Les plus anciennes sources écrites ou numismatiques mentionnant le nom de Bruges se situent entre le milieu du IXè siècle et le milieu du Xè. C’est aussi au cours de cette période que la ville a émergé en tant que centre comtal, religieux, commercial et portuaire (850-950)

   La naissance de Bruges demeure en grande partie nimbée de mystère. Elle n’a pas fini de fournir aux historiens matière à débats, d’autant que s’y greffent les thèses contradictoires des uns et des autres quant à la genèse même des villes. Pas d’antécédents romains ni mérovingiens en tout cas: aussi, à l’encontre de ce qu’on a longtemps cru, est-il improbable que la « municipium Flandrense » dont il est question dans la Vita Eligii, une vie de saint Eloi datée de la seconde moitié du VIIè siècle ou du début du VIIIè, se réfère déjà à Bruges.
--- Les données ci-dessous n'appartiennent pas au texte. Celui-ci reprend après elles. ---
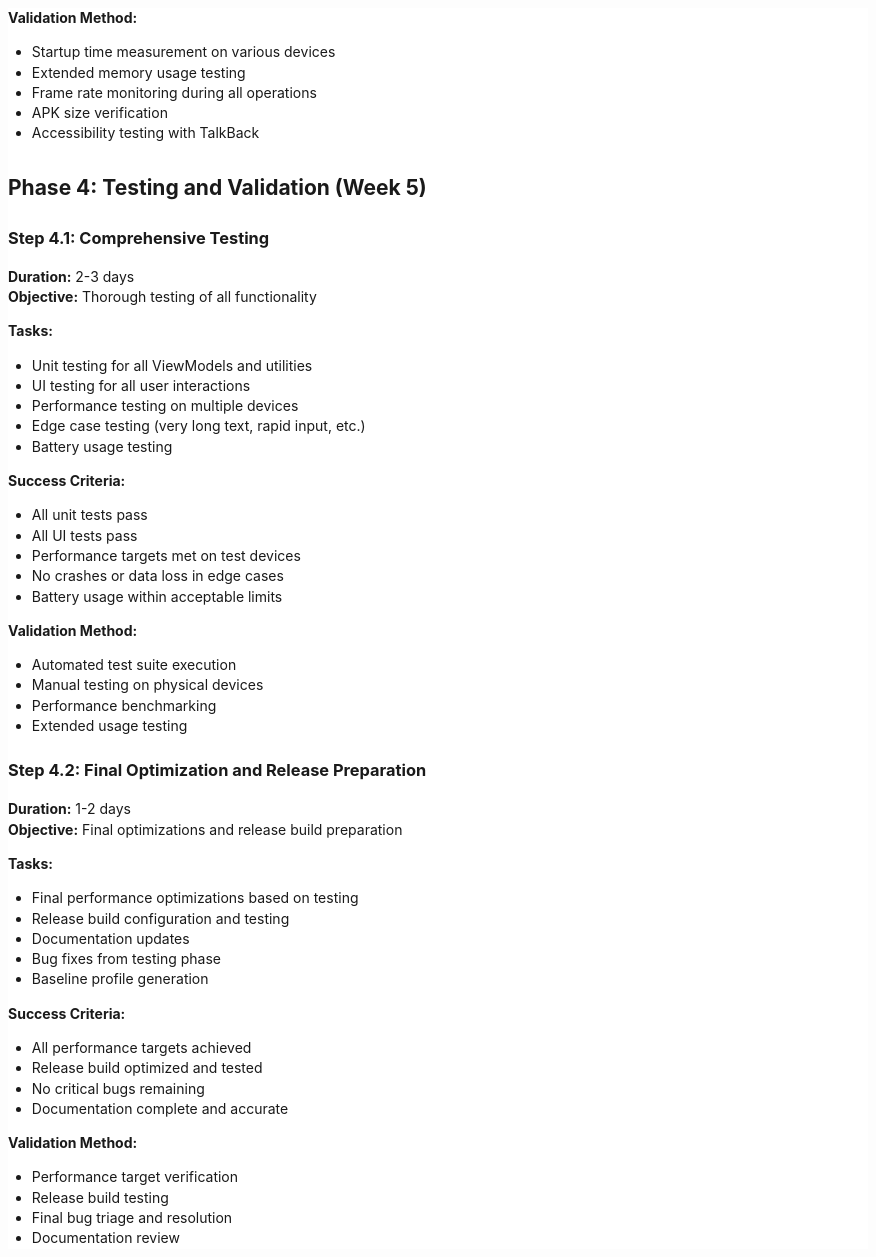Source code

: **Validation Method:**
- Startup time measurement on various devices
- Extended memory usage testing
- Frame rate monitoring during all operations
- APK size verification
- Accessibility testing with TalkBack

## Phase 4: Testing and Validation (Week 5)

### Step 4.1: Comprehensive Testing
**Duration:** 2-3 days  
**Objective:** Thorough testing of all functionality

**Tasks:**
- Unit testing for all ViewModels and utilities
- UI testing for all user interactions
- Performance testing on multiple devices
- Edge case testing (very long text, rapid input, etc.)
- Battery usage testing

**Success Criteria:**
- All unit tests pass
- All UI tests pass
- Performance targets met on test devices
- No crashes or data loss in edge cases
- Battery usage within acceptable limits

**Validation Method:**
- Automated test suite execution
- Manual testing on physical devices
- Performance benchmarking
- Extended usage testing

### Step 4.2: Final Optimization and Release Preparation
**Duration:** 1-2 days  
**Objective:** Final optimizations and release build preparation

**Tasks:**
- Final performance optimizations based on testing
- Release build configuration and testing
- Documentation updates
- Bug fixes from testing phase
- Baseline profile generation

**Success Criteria:**
- All performance targets achieved
- Release build optimized and tested
- No critical bugs remaining
- Documentation complete and accurate

**Validation Method:**
- Performance target verification
- Release build testing
- Final bug triage and resolution
- Documentation review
Oudenburg constitue ici un candidat beaucoup plus crédible, notamment pour avoir été un castellum de l’Antiquité tardive auquel peut, en effet, s’appliquer le terme alors en vigueur de municipium.

   Où trouver dès lors la plus ancienne mention de Bruges ? Nombre de travaux de vulgarisation évoquent un texte de 892 [1], mais il semble bien, au vu des éléments rassemblés par Georges Declercq (Vrije Universiteit Brussel et Université libre de Bruxelles), qu’on puisse aujourd’hui reculer le curseur de quelques décennies [2].